– Как видишь, можно, – спокойно отреагировала Настёна. – Да и попробуй не подчинись. Сразу без обеда останешься. А если будешь упорствовать, то и на неделю могут голодными оставить.
– На неделю? – уже не шуточно возмутилась я. – Да кто им такое право дал?
– Никто и не давал, – спокойно отреагировала Настёна, – сами себе присвоили.
– И вы не протестовали? – с удивлением спросила я.
– Если хочешь, чтобы тебя не только голодным оставили, но ещё и поколотили, то, пожалуйста, иди протестуй.
– Да это же дикость какая-то! – возмутилась я. – Ну-ка, пойдём разберёмся с вашими учителями!
– Пойдём, конечно! Может на обед ещё успеем, – согласилась Настёна и впервые улыбнулась.
Чёрно-коричневые зубы девочки выглядели настолько отталкивающе, что попросту испугали меня. Между двумя передними верхними зубами зияла дыра, проеденная кариесом. О зубной щётке здесь наверняка давно забыли.
Всё, что я услышала от девочек-обезьянок, было любопытно, но чёрно-коричневые зубы расстроили. А может и испугали. Почему? Не знаю. Даже шерсть, растущая на их телах, не казалась такой уж страшной. Скорее всего потому, что эти гнилые чёрно-коричневые зубы наглядно показывали: если что-то гниёт и дурно пахнет, значит происходит нечто очень плохое и неправильное. Но я всячески отгоняла от себя эту мысль. Отгоняла потому, что страшно было не только смотреть на это, но и признаться, что источником всех бед этих девочек послужил мой дневник. То есть, во всём виновата была я, но признаваться себе в этом очень не хотелось.
Наше путешествие длилось не более десяти минут. Сначала я услышала шум, затем, подойдя поближе, урчание и чавканье. Мы вышли на большую поляну, которая была полна одетых в человеческую одежду обезьян, разбитых на небольшие группы, по три-четыре человека. Я назвала их людьми потому, что до сих пор не могу определить, кем же они на самом деле были. Ещё не совсем обезьянами, но уже и не людьми. Каждая из групп сидела вокруг большой кастрюли, в которой находилась пища. Ели руками. Ни ложек, ни тарелок не было. Еда сопровождалась чавканьем, урчанием и мелкими стычками.

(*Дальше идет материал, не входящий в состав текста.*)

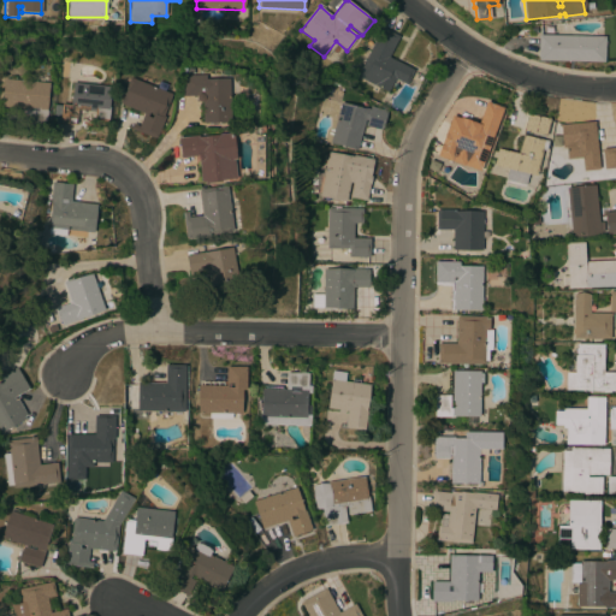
[(414,70),(407,84),(395,78),(388,93),(374,86),(372,88),(356,80),(360,73),(359,72),(381,27),(398,36),(390,54),(386,53),(385,55),(414,70)]
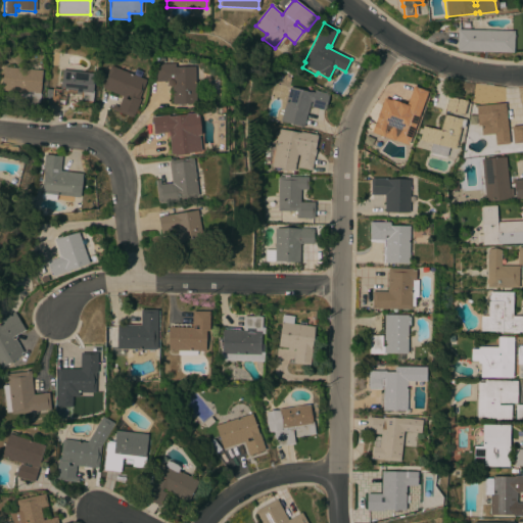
[(513,31),(513,52),(456,51),(457,30),(513,31)]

– Настёна, – шёпотом обратилась я к одной из сопровождавших, – а где же тарелки, ложки, столы и стулья?
– От этого давно отказались! – ответила девочка-обезьянка.
– Почему? – спросила я.
– Потому что с самого начала никто не захотел мыть посуду и убирать со столов. Главный-то принцип не забыла? Через какое-то время наша столовая под открытым небом превратилась в свалку грязной посуды и рассадник микробов, поэтому, испугавшись эпидемий, решили от посуды отказаться. И мороки меньше, и для здоровья полезней.
– Ну, девочки, вы и даёте! – упрекнула я всё это странное сообщество. – Эдак совсем одичать можно.
– А какая разница? – безразлично отреагировала Настёна. – Главное-то в чём? Не хочешь делать и не делай! Вот в чём главное. Сама же говорила!
– Говорить-то, может, и говорила, но не до такой же степени! – стала оправдываться я.
– А про разные там степени нам ничего не известно, – отрезала Люська и угрожающе спросила:
– К чему нам все эти степени? Ты нас что, учить что ли будешь?
– Ну уж нет, – замахала я руками, – и так уже научила. Куда ещё?